No hay duda de que los tiempos que corren no son los mejores y que cada quien tiene que ajustarse el cinturón en sus respectivas actividades. Las carreras, rodeadas del glamour y de los personajes del jet-set, tampoco quedan al margen; desde la Fórmula 1 a las categorías americanas y pasando por muchas europeas, todos tienen algo que decir de cara a recortar costes.

La IndyCar también se abocará a bajar los costes de poner en pista a cada uno de sus mnoplazas. Para ello, la categoría americana ya piensa en una serie de medidas a ponerse en práctica el año que viene, entre ellas, reducir el número de días de pruebas libres entre carreras y cambiar la manera en que esas pruebas son administradas.

Los nuevos monoplazas con carenado de IndyCar entrarán en su segundo año de uso, con un reglamento que casi no introducirá modificaciones para el 2013, por lo que tanto los equipos como los directivos, han considerado que no tenía mucho sentido seguir con tantos días de pruebas durante el año.
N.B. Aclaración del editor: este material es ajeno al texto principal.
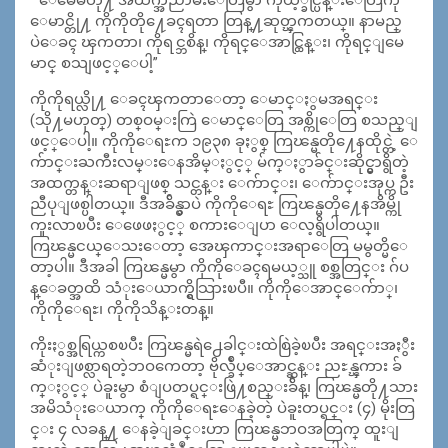
“ေမေမတို႔ အထက္အညာမ်ဳိးေတြမွာ ကိုယ့္ခင္ပြန္းေတြကို
ေမာင္တို႔ ကိုကိုတို႔ေခၚရတာ တြန္႔ဆုတ္ၾကတယ္။ နာမည္
ပဲေခၚ ၾကတာ၊ ကိုရင္ဘစိန္၊ ကိုရင္ေအာင္ထြန္း၊ ကိုရင္ျမေ
မာင္ စသျဖင့္ေပါ့”
ကိုကိုရယ္လို႔ ေခၚၾကတာေတာ့ ေမာင္ႏွမအရင္း
(သို႔မဟုတ္) တစ္ဝမ္းကြဲ ေမာင္ေတြ အစ္ကိုေတြ စသည္ျ
ဖင့္ေပါ့။ ကိုကိုေရႊက ၁၉၃၈ ခုႏွစ္ ကြၽန္မတို႔ေနထိုင္တဲ့ ေ
က်ာင္းႀကီးလမ္းေနအိမ္ႏွင့္ မ်က္ႏွာခ်င္းဆိုင္မွာရွိတဲ့
အထက္တန္းဆရာျဖစ္ သင္တန္း ေက်ာင္း၊ ေက်ာင္းအုပ္က ဦး
ညီပုျဖစ္ပါတယ္။ ဒီအခ်ိန္မွာပဲ ကိုကိုေရႊ ကြၽန္မတို႔ေနအိမ္ကို
ကူးလာၿပီး ေဖေဖႏွင့္ စကားေျပာ ေလ့ရွိပါတယ္။
ကြၽန္မငယ္ေသးေတာ့ အေၾကာင္းအရာေတြ မမွတ္မိေ
တာ့ပါ။ ဒီအခါ ကြၽန္မမွာ ကိုကိုေခၚရမယ့္သူ စစ္အတြင္း ဂ်ပ
န္ေခတ္အထိ သံုးေယာက္ရွိသြားၿပီ။ ကိုကိုေအာင္ေက်ာ္၊
ကိုကိုေရႊ၊ ကိုကိုသိန္းတန္။
ကိုးႏွစ္အရြယ္ကစၿပီး ကြၽန္မရဲ႕ေခါင္းထဲစြဲခဲ့ၿပီး အရင္းအႏွီး
ဆံုးျဖစ္လာရတဲ့ဘဝကေတာ့ ဗိုလ္ခ်ဳပ္ေအာင္ဆန္း ညႊန္ၾကား ခ်
က္ႏွင့္ ပဲခူးမွာ စံျပတပ္ရင္းဖြဲ႔စည္းခ်ိန္၊ ကြၽန္မတို႔သား
အမိသံုးေယာက္ ကိုကိုေရႊေနခဲ့တဲ့ ပဲခူးတပ္ရင္း (၄) မိုးတြ
င္း ၄ လခန္႔ ေနခဲ့ျခင္းဟာ ကြၽန္မဘဝအတြက္ ထူးျ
Y es que haciendo un poco de matemáticas, el ahorro es considerable; teniendo en cuenta que una sesión de pruebas de un solo día de un IndyCar debe movilizar un presupuesto que oscila en el equivalente a 40.000 euros, si en vez de 15 días se utilizan solo 10, el ahorro será de 200.000 euros.

Como siempre ocurre en estos casos, ya lo hemos visto en Fórmula 1, los equipos con mayor presupuesto han resistido estos cambios destinados a bajar los costes. Por suerte, la razón ha imperado por sobre lo demás y la IndyCar afrontará un año 2013 de ahorro de dinero en todos los frentes.